Considering the extraordinary costs, it is unforgiveable that almost a third of private rented homes in England fail basic health and safety standards. In fact, a private landlord is more than twice as likely as a social landlord to be renting out a property containing a serious safety hazard. But tenants are petrified of voicing their concerns, with 820 renters per day in 2014 being threatened with eviction for highlighting poor conditions in their home. Councils have the power to fine failing landlords but are strapped for cash themselves and simply cannot afford to enforce the regulations. Next month, the Government’s register of rogue landlords will become active, but unless tenants can access the register it will be worthless to them.
After hearing these statistics, few will be surprised to hear that the level of home ownership in Britain is at its lowest since 1985. When I became an MP in 1997, homeowners could expect to pay just over three and a half times their annual earnings to buy a house; now, it is over nine times. Newly built houses are out of reach for 83% of working private renting families and the vast majority of those families are simply unable to afford a home of their own.
Does my hon. Friend also agree that this problem is also an outer London problem? It used to be the kind of thing that was associated with inner cities. In my constituency of Ealing Central and Acton, 34.4% of people are in private rented properties, compared with 16% nationally. We have a landlord register, which is a good idea. Does she agree?
I totally agree with my hon. Friend.

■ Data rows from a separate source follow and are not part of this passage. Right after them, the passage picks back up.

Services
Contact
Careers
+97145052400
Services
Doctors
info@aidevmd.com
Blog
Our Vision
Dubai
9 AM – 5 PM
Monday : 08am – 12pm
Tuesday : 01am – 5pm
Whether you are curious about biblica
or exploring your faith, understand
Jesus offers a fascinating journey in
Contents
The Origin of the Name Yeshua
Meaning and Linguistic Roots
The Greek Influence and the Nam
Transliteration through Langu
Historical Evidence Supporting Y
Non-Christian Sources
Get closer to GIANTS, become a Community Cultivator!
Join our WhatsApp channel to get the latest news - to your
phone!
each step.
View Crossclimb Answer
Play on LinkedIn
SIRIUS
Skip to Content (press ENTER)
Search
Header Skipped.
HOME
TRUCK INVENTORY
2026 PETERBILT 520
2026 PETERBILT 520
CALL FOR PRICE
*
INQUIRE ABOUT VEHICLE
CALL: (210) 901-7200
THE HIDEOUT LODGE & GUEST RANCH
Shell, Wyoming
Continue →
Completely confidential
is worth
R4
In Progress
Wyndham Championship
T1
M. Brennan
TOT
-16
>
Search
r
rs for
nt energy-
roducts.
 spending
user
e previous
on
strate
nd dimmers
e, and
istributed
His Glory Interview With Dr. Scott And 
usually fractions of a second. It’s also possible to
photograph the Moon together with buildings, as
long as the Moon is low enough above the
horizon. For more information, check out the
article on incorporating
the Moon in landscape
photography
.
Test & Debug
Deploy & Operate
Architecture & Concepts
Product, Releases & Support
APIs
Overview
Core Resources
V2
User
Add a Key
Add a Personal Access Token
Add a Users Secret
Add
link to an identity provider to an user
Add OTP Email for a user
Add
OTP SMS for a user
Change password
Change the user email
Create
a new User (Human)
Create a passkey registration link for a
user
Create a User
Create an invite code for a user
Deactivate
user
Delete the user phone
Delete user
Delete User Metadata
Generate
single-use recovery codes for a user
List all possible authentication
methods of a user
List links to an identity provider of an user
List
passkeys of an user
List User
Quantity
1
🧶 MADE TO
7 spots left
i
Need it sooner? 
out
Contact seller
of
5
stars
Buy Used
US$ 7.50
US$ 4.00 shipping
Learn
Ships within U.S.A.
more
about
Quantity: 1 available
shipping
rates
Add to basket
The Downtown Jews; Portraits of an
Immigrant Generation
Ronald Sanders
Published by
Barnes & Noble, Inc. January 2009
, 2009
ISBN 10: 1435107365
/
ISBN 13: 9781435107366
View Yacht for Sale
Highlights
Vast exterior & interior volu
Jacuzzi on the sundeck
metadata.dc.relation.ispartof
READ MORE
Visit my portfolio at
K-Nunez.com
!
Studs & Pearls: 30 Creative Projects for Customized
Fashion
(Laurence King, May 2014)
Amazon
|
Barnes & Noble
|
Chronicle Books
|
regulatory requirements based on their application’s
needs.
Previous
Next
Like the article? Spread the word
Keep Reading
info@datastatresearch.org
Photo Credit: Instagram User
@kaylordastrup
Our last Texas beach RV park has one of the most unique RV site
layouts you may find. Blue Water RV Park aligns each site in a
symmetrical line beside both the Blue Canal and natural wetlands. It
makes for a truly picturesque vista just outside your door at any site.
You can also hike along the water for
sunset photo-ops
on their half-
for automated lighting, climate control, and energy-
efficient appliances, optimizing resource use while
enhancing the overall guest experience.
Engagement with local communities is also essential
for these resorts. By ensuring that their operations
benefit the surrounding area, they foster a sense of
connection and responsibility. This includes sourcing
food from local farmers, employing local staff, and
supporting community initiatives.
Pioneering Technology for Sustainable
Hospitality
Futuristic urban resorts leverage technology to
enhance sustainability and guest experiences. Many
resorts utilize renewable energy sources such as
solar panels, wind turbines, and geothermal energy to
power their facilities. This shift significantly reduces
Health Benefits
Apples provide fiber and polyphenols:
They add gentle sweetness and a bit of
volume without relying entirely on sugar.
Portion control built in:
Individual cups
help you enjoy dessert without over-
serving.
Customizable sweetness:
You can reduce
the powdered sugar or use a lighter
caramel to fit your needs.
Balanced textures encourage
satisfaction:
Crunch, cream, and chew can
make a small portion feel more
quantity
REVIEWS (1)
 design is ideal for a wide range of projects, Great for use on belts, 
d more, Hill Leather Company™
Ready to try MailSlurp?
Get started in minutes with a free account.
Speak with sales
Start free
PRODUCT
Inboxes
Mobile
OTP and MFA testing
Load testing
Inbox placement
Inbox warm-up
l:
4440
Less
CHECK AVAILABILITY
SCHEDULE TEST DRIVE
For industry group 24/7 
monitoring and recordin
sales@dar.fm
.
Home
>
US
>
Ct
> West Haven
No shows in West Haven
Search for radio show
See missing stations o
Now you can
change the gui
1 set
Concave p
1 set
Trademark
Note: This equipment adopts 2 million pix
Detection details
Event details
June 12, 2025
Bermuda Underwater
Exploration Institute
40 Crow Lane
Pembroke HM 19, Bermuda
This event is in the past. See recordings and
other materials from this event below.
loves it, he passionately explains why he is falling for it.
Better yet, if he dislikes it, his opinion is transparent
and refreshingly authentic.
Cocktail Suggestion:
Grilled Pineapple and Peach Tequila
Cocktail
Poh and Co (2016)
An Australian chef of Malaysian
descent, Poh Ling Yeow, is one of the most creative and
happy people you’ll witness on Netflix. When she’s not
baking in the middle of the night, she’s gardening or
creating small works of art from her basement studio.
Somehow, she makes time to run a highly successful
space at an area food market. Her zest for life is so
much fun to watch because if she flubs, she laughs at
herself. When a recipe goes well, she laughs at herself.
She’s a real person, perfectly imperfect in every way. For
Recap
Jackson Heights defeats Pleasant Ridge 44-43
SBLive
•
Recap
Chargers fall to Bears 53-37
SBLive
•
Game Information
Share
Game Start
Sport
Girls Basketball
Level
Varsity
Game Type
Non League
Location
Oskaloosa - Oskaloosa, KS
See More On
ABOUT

We both represent outer London constituencies and we are seeing rents that are completely unimaginable. I was looking for a home for a constituent who had to leave her previous home in shocking circumstances. We spoke to a very good local landlord, who told me that a one-bedroom flat in the street I was born and brought up in and where my 93-year-old mother still lives would cost £1,250 per calendar month. My constituent is a young woman who has a good job as a civil servant—she works very close to where we are now—but there is no prospect of her having access to such a home.
For those who cannot afford private rents, nearly 76,000 households are now in temporary accommodation, while not a single starter home has been built since the Government announced their flagship programme three years ago. Our housing market is broken. The lack of housing supply is at the heart of our housing problems, from homelessness to falling home ownership and soaring house prices.